Continuous Error InfiniBand retimer programming failed
Applies to
- FAS8080 Controller-IOXM (C-I configuration)
- ONTAP 9
Issue
- Following Errors are seen in event Logs:
Fri Oct 07 07:42:24 +0530 [Cluster-01: ib_nap_tx_1: connectx.IbRetimerRetry:debug]: InfiniBand retimer programming is being retried on port ib0a.
Fri Oct 07 07:42:26 +0530 [Cluster-01: ib_nap_tx_2: connectx.IbRetimerRetry:debug]: InfiniBand retimer programming is being retried on port ib0b.
Fri Oct 07 07:42:30 +0530 [Cluster-01: ib_nap_tx_1: callhome.ibretimerprog.fail:EMERGENCY]: Call home for INFINIBAND RETIMER PROGRAMMING FAILURE
Fri Oct 07 07:42:32 +0530 [Cluster-01: ib_nap_tx_2: callhome.ibretimerprog.fail:EMERGENCY]: Call home for INFINIBAND RETIMER PROGRAMMING FAILURE
- MB is replaced however following alerts are reported after that:
HA Group Notification (InfiniBand retimer programming failed on port ib0a) EMERGENCY
Fri Oct 07 07:42:22 +0530 [Cluster-01: ib_nap_tx_1: connectx.IbQsfpDumpCtrl:error]: InfiniBand retimer programming failed on port ib0a due to QSFP register dump error. Dumping registers: control 0x40000050, data 0x0, timeout 0xf0f3000, clock 0xbc4709c9.

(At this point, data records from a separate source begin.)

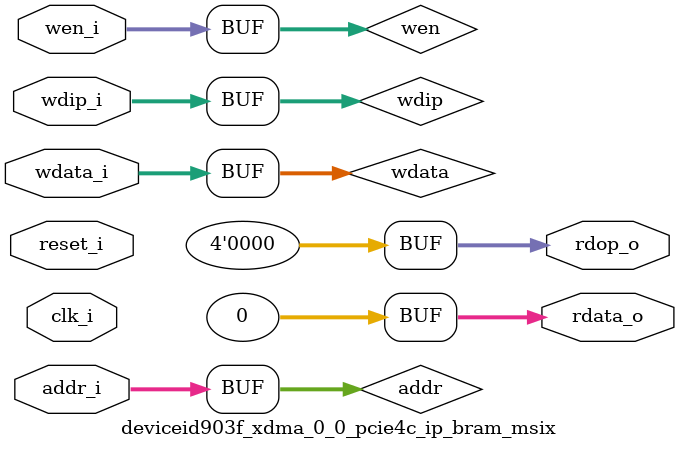
<source format=v>
`timescale 1ps/1ps

(* DowngradeIPIdentifiedWarnings = "yes" *)
module deviceid903f_xdma_0_0_pcie4c_ip_bram_msix #(

  parameter           TCQ = 100
, parameter           TO_RAM_PIPELINE="FALSE"
, parameter           FROM_RAM_PIPELINE="FALSE"
, parameter           MSIX_CAP_TABLE_SIZE=11'h0
, parameter           MSIX_TABLE_RAM_ENABLE="FALSE"

  ) (

  input  wire         clk_i,
  input  wire         reset_i,

  input  wire  [12:0] addr_i,
  input  wire  [31:0] wdata_i,
  input  wire   [3:0] wdip_i,
  input  wire   [3:0] wen_i,
  output wire  [31:0] rdata_o,
  output wire   [3:0] rdop_o

  );

  // WIP : Use Total number of functions (PFs + VFs) to calculate the NUM_BRAM_4K
  localparam integer NUM_BRAM_4K = (MSIX_TABLE_RAM_ENABLE == "TRUE") ? 8 : 0 ;
 

  reg          [12:0] addr;
  reg          [12:0] addr_p0;
  reg          [12:0] addr_p1;
  reg          [31:0] wdata;
  reg           [3:0] wdip;
  reg           [3:0] wen;
  reg          [31:0] reg_rdata;
  reg           [3:0] reg_rdop;
  wire         [31:0] rdata;
  wire          [3:0] rdop;
  genvar              i;
  wire    [(8*4)-1:0] bram_4k_wen;
  wire   [(8*32)-1:0] rdata_t;
  wire    [(8*4)-1:0] rdop_t;

  //
  // Optional input pipe stages
  //
  generate

    if (TO_RAM_PIPELINE == "TRUE") begin : TORAMPIPELINE

      always @(posedge clk_i) begin
     
        if (reset_i) begin

          addr <= #(TCQ) 13'b0;
          wdata <= #(TCQ) 32'b0;
          wdip <= #(TCQ) 4'b0;
          wen <= #(TCQ) 4'b0;

        end else begin

          addr <= #(TCQ) addr_i;
          wdata <= #(TCQ) wdata_i;
          wdip <= #(TCQ) wdip_i;
          wen <= #(TCQ) wen_i;

        end

      end

    end else begin : NOTORAMPIPELINE

      always @(*) begin

          addr = addr_i;
          wdata = wdata_i;
          wdip = wdip_i;
          wen = wen_i;

      end


    end

  endgenerate

  // 
  // Address pipeline
  //
  always @(posedge clk_i) begin
     
    if (reset_i) begin

      addr_p0 <= #(TCQ) 13'b0;
      addr_p1 <= #(TCQ) 13'b0;

    end else begin

      addr_p0 <= #(TCQ) addr;
      addr_p1 <= #(TCQ) addr_p0;

    end

  end

  //
  // Optional output pipe stages
  //
  generate

    if (FROM_RAM_PIPELINE == "TRUE") begin : FRMRAMPIPELINE


      always @(posedge clk_i) begin
     
        if (reset_i) begin

          reg_rdata <= #(TCQ) 32'b0;
          reg_rdop <= #(TCQ) 4'b0;

        end else begin

          case (addr_p1[12:10]) 
            3'b000 : begin
              reg_rdata <= #(TCQ) rdata_t[(32*(0))+31:(32*(0))+0];
              reg_rdop <= #(TCQ) rdop_t[(4*(0))+3:(4*(0))+0];
            end
            3'b001 : begin
              reg_rdata <= #(TCQ) rdata_t[(32*(1))+31:(32*(1))+0];
              reg_rdop <= #(TCQ) rdop_t[(4*(1))+3:(4*(1))+0];
            end
            3'b010 : begin
              reg_rdata <= #(TCQ) rdata_t[(32*(2))+31:(32*(2))+0];
              reg_rdop <= #(TCQ) rdop_t[(4*(2))+3:(4*(2))+0];
            end
            3'b011 : begin
              reg_rdata <= #(TCQ) rdata_t[(32*(3))+31:(32*(3))+0];
              reg_rdop <= #(TCQ) rdop_t[(4*(3))+3:(4*(3))+0];
            end
            3'b100 : begin
              reg_rdata <= #(TCQ) rdata_t[(32*(4))+31:(32*(4))+0];
              reg_rdop <= #(TCQ) rdop_t[(4*(4))+3:(4*(4))+0];
            end
            3'b101 : begin
              reg_rdata <= #(TCQ) rdata_t[(32*(5))+31:(32*(5))+0];
              reg_rdop <= #(TCQ) rdop_t[(4*(5))+3:(4*(5))+0];
            end
            3'b110 : begin
              reg_rdata <= #(TCQ) rdata_t[(32*(6))+31:(32*(6))+0];
              reg_rdop <= #(TCQ) rdop_t[(4*(6))+3:(4*(6))+0];
            end
            3'b111 : begin
              reg_rdata <= #(TCQ) rdata_t[(32*(7))+31:(32*(7))+0];
              reg_rdop <= #(TCQ) rdop_t[(4*(7))+3:(4*(7))+0];
            end
          endcase

        end

      end

    end else begin : NOFRMRAMPIPELINE

      always @(*) begin

          case (addr_p1[12:10]) 
            3'b000 : begin
              reg_rdata <= #(TCQ) rdata_t[(32*(0))+31:(32*(0))+0];
              reg_rdop <= #(TCQ) rdop_t[(4*(0))+3:(4*(0))+0];
            end
            3'b001 : begin
              reg_rdata <= #(TCQ) rdata_t[(32*(1))+31:(32*(1))+0];
              reg_rdop <= #(TCQ) rdop_t[(4*(1))+3:(4*(1))+0];
            end
            3'b010 : begin
              reg_rdata <= #(TCQ) rdata_t[(32*(2))+31:(32*(2))+0];
              reg_rdop <= #(TCQ) rdop_t[(4*(2))+3:(4*(2))+0];
            end
            3'b011 : begin
              reg_rdata <= #(TCQ) rdata_t[(32*(3))+31:(32*(3))+0];
              reg_rdop <= #(TCQ) rdop_t[(4*(3))+3:(4*(3))+0];
            end
            3'b100 : begin
              reg_rdata <= #(TCQ) rdata_t[(32*(4))+31:(32*(4))+0];
              reg_rdop <= #(TCQ) rdop_t[(4*(4))+3:(4*(4))+0];
            end
            3'b101 : begin
              reg_rdata <= #(TCQ) rdata_t[(32*(5))+31:(32*(5))+0];
              reg_rdop <= #(TCQ) rdop_t[(4*(5))+3:(4*(5))+0];
            end
            3'b110 : begin
              reg_rdata <= #(TCQ) rdata_t[(32*(6))+31:(32*(6))+0];
              reg_rdop <= #(TCQ) rdop_t[(4*(6))+3:(4*(6))+0];
            end
            3'b111 : begin
              reg_rdata <= #(TCQ) rdata_t[(32*(7))+31:(32*(7))+0];
              reg_rdop <= #(TCQ) rdop_t[(4*(7))+3:(4*(7))+0];
            end
          endcase

      end

    end
  
  endgenerate

  assign rdata_o = (MSIX_TABLE_RAM_ENABLE == "TRUE") ?  reg_rdata : 32'h0;
  assign rdop_o = (MSIX_TABLE_RAM_ENABLE == "TRUE") ? reg_rdop : 4'h0;

  generate 
  
    for (i=0; i<NUM_BRAM_4K; i=i+1) begin : BRAM4K

      deviceid903f_xdma_0_0_pcie4c_ip_bram_4k_int #(
          .TCQ(TCQ)
        )
        bram_4k_int (
    
          .clk_i (clk_i),
          .reset_i (reset_i),
    
          .addr_i(addr[9:0]),
          .wdata_i(wdata),
          .wdip_i(wdip),
          .wen_i(bram_4k_wen[(4*(i))+3:(4*(i))+0]),
          .rdata_o(rdata_t[(32*i)+31:(32*i)+0]),
          .rdop_o(rdop_t[(4*i)+3:(4*i)+0]),
          .baddr_i(10'b0),
          .brdata_o()

      );
      assign bram_4k_wen[(4*(i))+3:(4*(i))+0] = wen & {4{(i == addr[12:10])}};  
      
    end

  endgenerate

endmodule

</source>
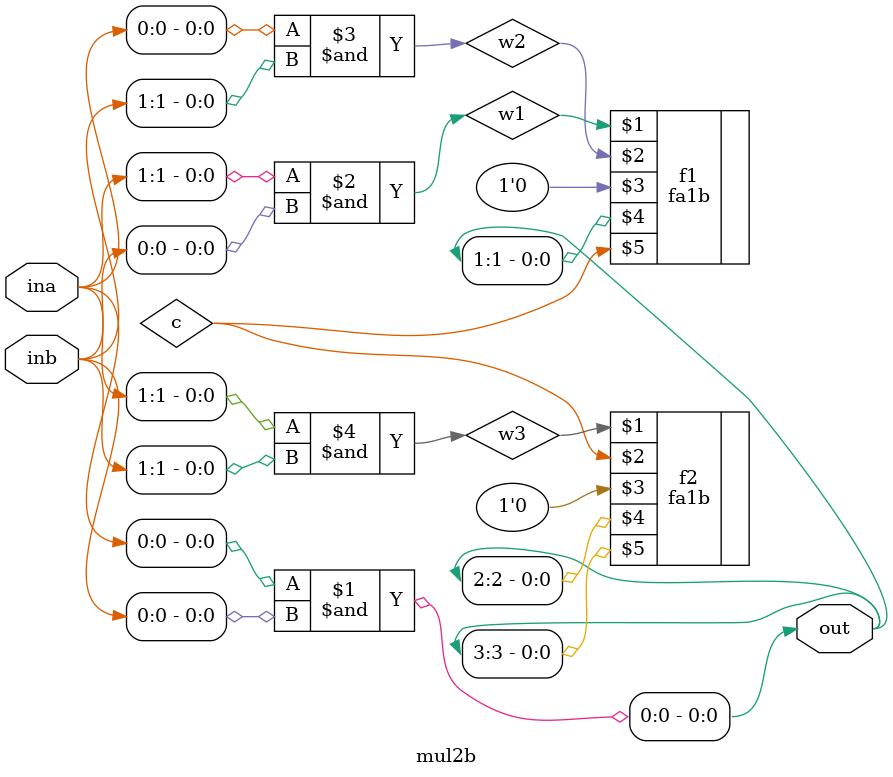
<source format=v>
/* 2-bit Multiplier */
module mul2b(ina,inb,out);
  input [1:0] ina,inb;
  output [3:0] out;
  wire w1,w2,w3,c;
  
  and g0(out[0],ina[0],inb[0]);
  and g1(w1,ina[1],inb[0]);
  and g2(w2,ina[0],inb[1]);
  and b3(w3,ina[1],inb[1]);
  
  fa1b f1(w1,w2,1'b0,out[1],c);
  fa1b f2(w3,c,1'b0,out[2],out[3]);
endmodule
</source>
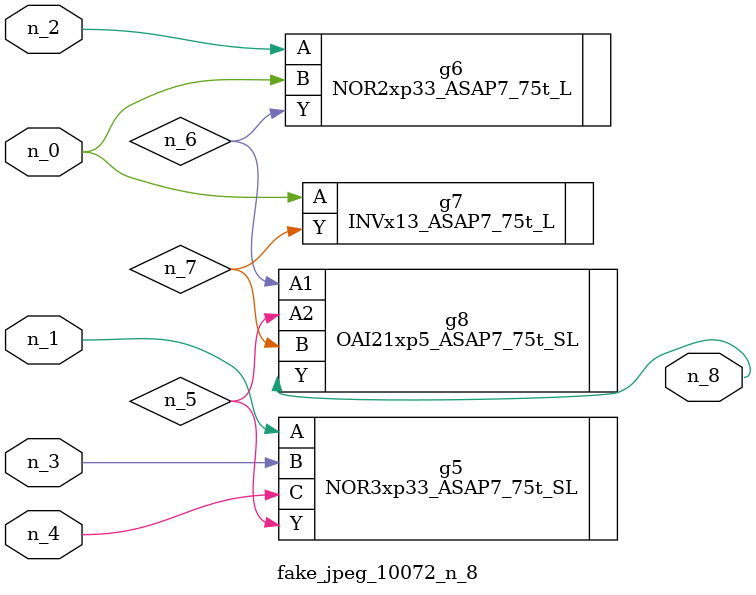
<source format=v>
module fake_jpeg_10072_n_8 (n_3, n_2, n_1, n_0, n_4, n_8);

input n_3;
input n_2;
input n_1;
input n_0;
input n_4;

output n_8;

wire n_6;
wire n_5;
wire n_7;

NOR3xp33_ASAP7_75t_SL g5 ( 
.A(n_1),
.B(n_3),
.C(n_4),
.Y(n_5)
);

NOR2xp33_ASAP7_75t_L g6 ( 
.A(n_2),
.B(n_0),
.Y(n_6)
);

INVx13_ASAP7_75t_L g7 ( 
.A(n_0),
.Y(n_7)
);

OAI21xp5_ASAP7_75t_SL g8 ( 
.A1(n_6),
.A2(n_5),
.B(n_7),
.Y(n_8)
);


endmodule
</source>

Fri Oct 07 07:42:24 +0530 [Cluster-01: ib_nap_tx_2: connectx.IbQsfpDumpCtrl:error]: InfiniBand retimer programming failed on port ib0b due to QSFP register dump error. Dumping registers: control 0x40000050, data 0x0, timeout 0xf0f3000, clock 0xbc4709c9.
Fri Oct 07 08:37:25 +0530 [Cluster-01: ib_nap_tx_1: connectx.IbCableDetected:info]: Detected Active Optical cable of length 5M on InfiniBand port ib0a.
Fri Oct 07 08:37:25 +0530 [Cluster-01: ib_nap_tx_1: connectx.IbRetimerProgrmPass:info]: InfiniBand retimer programming was successful on port ib0a.
Fri Oct 07 08:37:25 +0530 [Cluster-01: ib_nap_tx_2: connectx.IbCableDetected:info]: Detected Active Optical cable of length 5M on InfiniBand port ib0b.
Fri Oct 07 08:37:25 +0530 [Cluster-01: ib_nap_tx_2: connectx.IbRetimerProgrmPass:info]: InfiniBand retimer programming was successful on port ib0b.